(Extracted page text data)
== Segment start ==

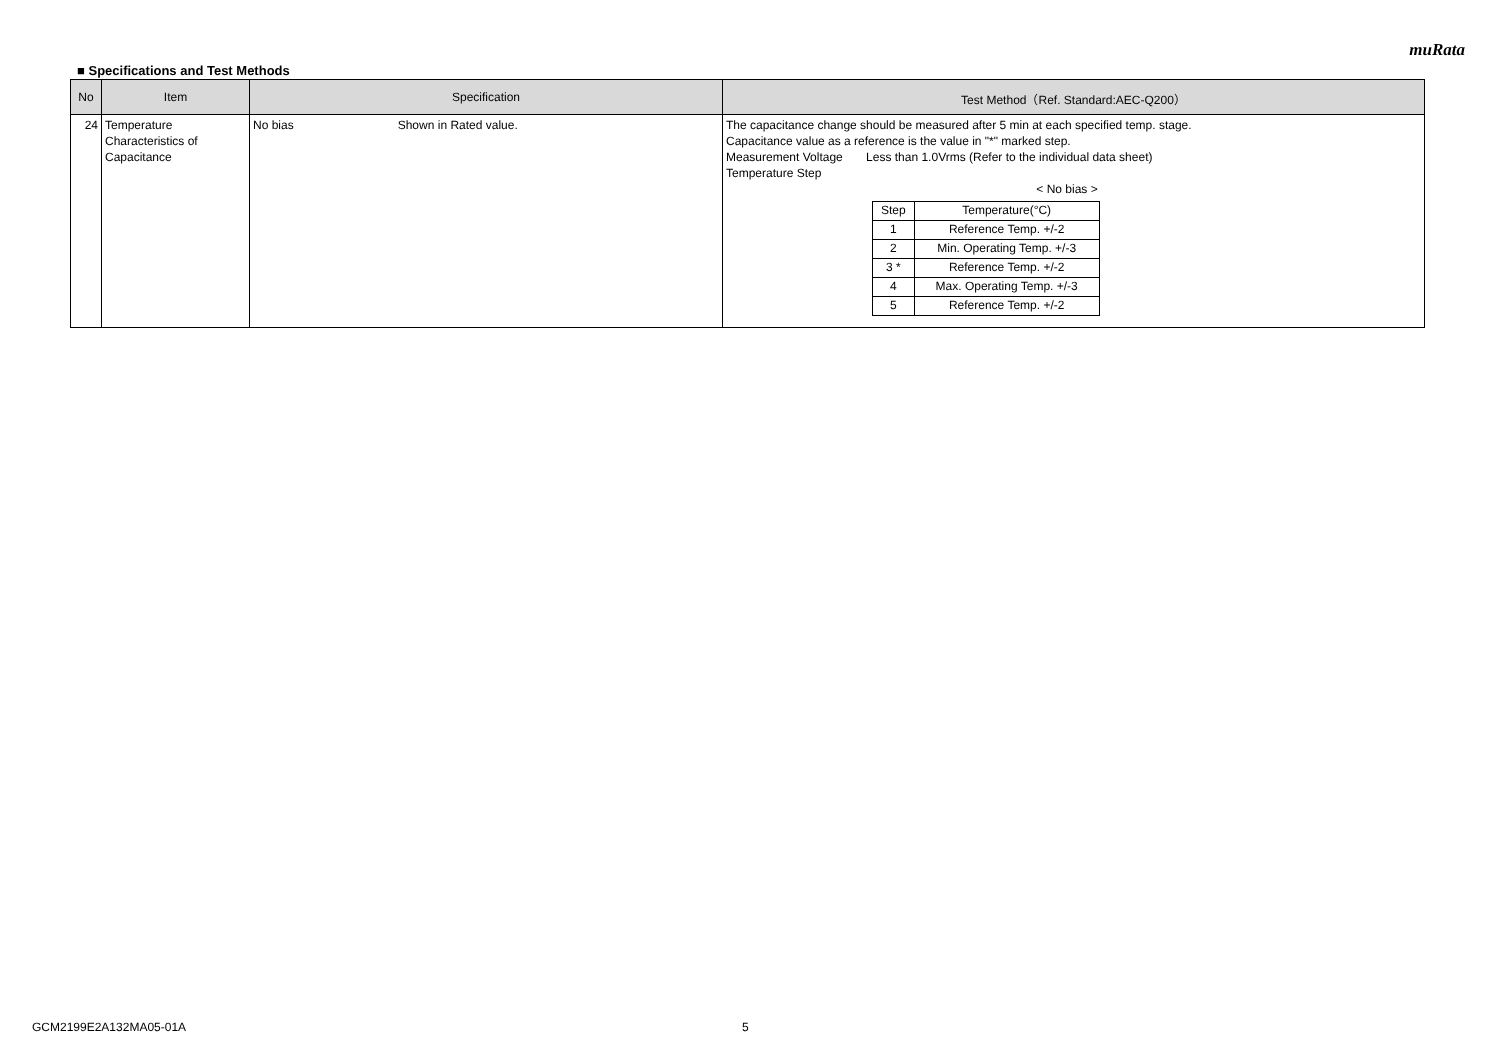muRata
■ Specifications and Test Methods
| No | Item | Specification | Test Method（Ref. Standard:AEC-Q200） |
| --- | --- | --- | --- |
| 24 | Temperature Characteristics of Capacitance | No bias Shown in Rated value. | The capacitance change should be measured after 5 min at each specified temp. stage. Capacitance value as a reference is the value in "*" marked step. Measurement Voltage Less than 1.0Vrms (Refer to the individual data sheet) Temperature Step < No bias > / Step / Temperature(°C) / / 1 / Reference Temp. +/-2 / / 2 / Min. Operating Temp. +/-3 / / 3 * / Reference Temp. +/-2 / / 4 / Max. Operating Temp. +/-3 / / 5 / Reference Temp. +/-2 / |
GCM2199E2A132MA05-01A 5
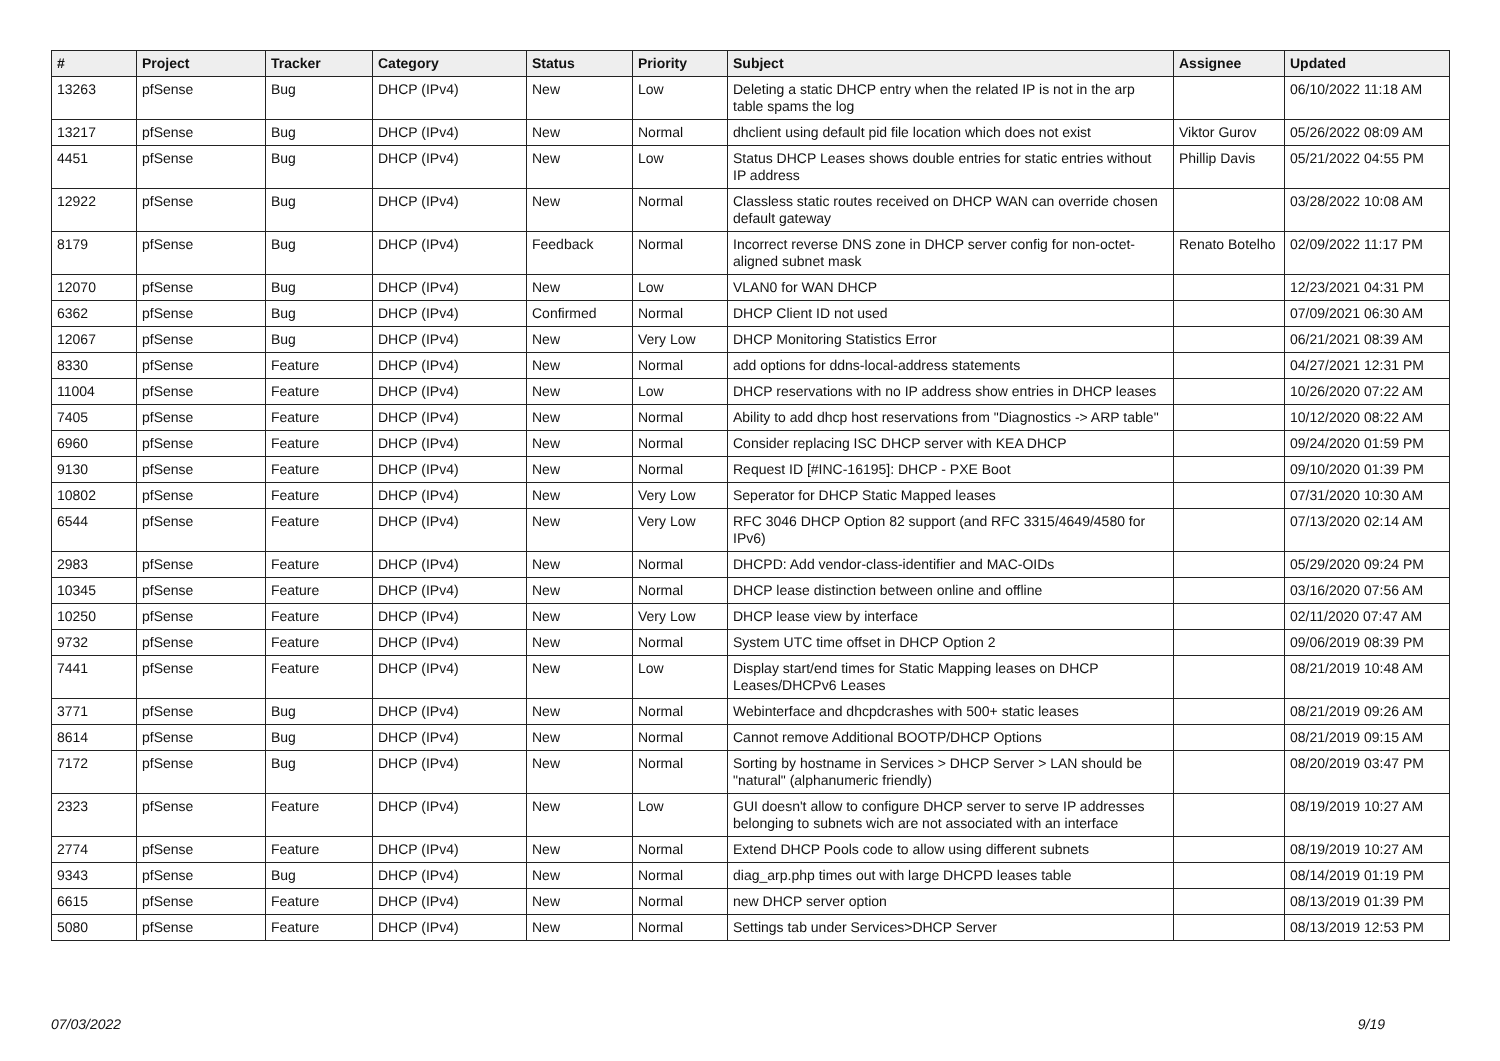| # | Project | Tracker | Category | Status | Priority | Subject | Assignee | Updated |
| --- | --- | --- | --- | --- | --- | --- | --- | --- |
| 13263 | pfSense | Bug | DHCP (IPv4) | New | Low | Deleting a static DHCP entry when the related IP is not in the arp table spams the log | | 06/10/2022 11:18 AM |
| 13217 | pfSense | Bug | DHCP (IPv4) | New | Normal | dhclient using default pid file location which does not exist | Viktor Gurov | 05/26/2022 08:09 AM |
| 4451 | pfSense | Bug | DHCP (IPv4) | New | Low | Status DHCP Leases shows double entries for static entries without IP address | Phillip Davis | 05/21/2022 04:55 PM |
| 12922 | pfSense | Bug | DHCP (IPv4) | New | Normal | Classless static routes received on DHCP WAN can override chosen default gateway | | 03/28/2022 10:08 AM |
| 8179 | pfSense | Bug | DHCP (IPv4) | Feedback | Normal | Incorrect reverse DNS zone in DHCP server config for non-octet-aligned subnet mask | Renato Botelho | 02/09/2022 11:17 PM |
| 12070 | pfSense | Bug | DHCP (IPv4) | New | Low | VLAN0 for WAN DHCP | | 12/23/2021 04:31 PM |
| 6362 | pfSense | Bug | DHCP (IPv4) | Confirmed | Normal | DHCP Client ID not used | | 07/09/2021 06:30 AM |
| 12067 | pfSense | Bug | DHCP (IPv4) | New | Very Low | DHCP Monitoring Statistics Error | | 06/21/2021 08:39 AM |
| 8330 | pfSense | Feature | DHCP (IPv4) | New | Normal | add options for ddns-local-address statements | | 04/27/2021 12:31 PM |
| 11004 | pfSense | Feature | DHCP (IPv4) | New | Low | DHCP reservations with no IP address show entries in DHCP leases | | 10/26/2020 07:22 AM |
| 7405 | pfSense | Feature | DHCP (IPv4) | New | Normal | Ability to add dhcp host reservations from "Diagnostics -> ARP table" | | 10/12/2020 08:22 AM |
| 6960 | pfSense | Feature | DHCP (IPv4) | New | Normal | Consider replacing ISC DHCP server with KEA DHCP | | 09/24/2020 01:59 PM |
| 9130 | pfSense | Feature | DHCP (IPv4) | New | Normal | Request ID [#INC-16195]: DHCP - PXE Boot | | 09/10/2020 01:39 PM |
| 10802 | pfSense | Feature | DHCP (IPv4) | New | Very Low | Seperator for DHCP Static Mapped leases | | 07/31/2020 10:30 AM |
| 6544 | pfSense | Feature | DHCP (IPv4) | New | Very Low | RFC 3046 DHCP Option 82 support (and RFC 3315/4649/4580 for IPv6) | | 07/13/2020 02:14 AM |
| 2983 | pfSense | Feature | DHCP (IPv4) | New | Normal | DHCPD: Add vendor-class-identifier and MAC-OIDs | | 05/29/2020 09:24 PM |
| 10345 | pfSense | Feature | DHCP (IPv4) | New | Normal | DHCP lease distinction between online and offline | | 03/16/2020 07:56 AM |
| 10250 | pfSense | Feature | DHCP (IPv4) | New | Very Low | DHCP lease view by interface | | 02/11/2020 07:47 AM |
| 9732 | pfSense | Feature | DHCP (IPv4) | New | Normal | System UTC time offset in DHCP Option 2 | | 09/06/2019 08:39 PM |
| 7441 | pfSense | Feature | DHCP (IPv4) | New | Low | Display start/end times for Static Mapping leases on DHCP Leases/DHCPv6 Leases | | 08/21/2019 10:48 AM |
| 3771 | pfSense | Bug | DHCP (IPv4) | New | Normal | Webinterface and dhcpdcrashes with 500+ static leases | | 08/21/2019 09:26 AM |
| 8614 | pfSense | Bug | DHCP (IPv4) | New | Normal | Cannot remove Additional BOOTP/DHCP Options | | 08/21/2019 09:15 AM |
| 7172 | pfSense | Bug | DHCP (IPv4) | New | Normal | Sorting by hostname in Services > DHCP Server > LAN should be "natural" (alphanumeric friendly) | | 08/20/2019 03:47 PM |
| 2323 | pfSense | Feature | DHCP (IPv4) | New | Low | GUI doesn't allow to configure DHCP server to serve IP addresses belonging to subnets wich are not associated with an interface | | 08/19/2019 10:27 AM |
| 2774 | pfSense | Feature | DHCP (IPv4) | New | Normal | Extend DHCP Pools code to allow using different subnets | | 08/19/2019 10:27 AM |
| 9343 | pfSense | Bug | DHCP (IPv4) | New | Normal | diag_arp.php times out with large DHCPD leases table | | 08/14/2019 01:19 PM |
| 6615 | pfSense | Feature | DHCP (IPv4) | New | Normal | new DHCP server option | | 08/13/2019 01:39 PM |
| 5080 | pfSense | Feature | DHCP (IPv4) | New | Normal | Settings tab under Services>DHCP Server | | 08/13/2019 12:53 PM |
07/03/2022 9/19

== Segment end ==

Whenever the word "Services" occurs in a line above, copy that line.

| 7172 | pfSense | Bug | DHCP (IPv4) | New | Normal | Sorting by hostname in Services > DHCP Server > LAN should be "natural" (alphanumeric friendly) | | 08/20/2019 03:47 PM |
| 5080 | pfSense | Feature | DHCP (IPv4) | New | Normal | Settings tab under Services>DHCP Server | | 08/13/2019 12:53 PM |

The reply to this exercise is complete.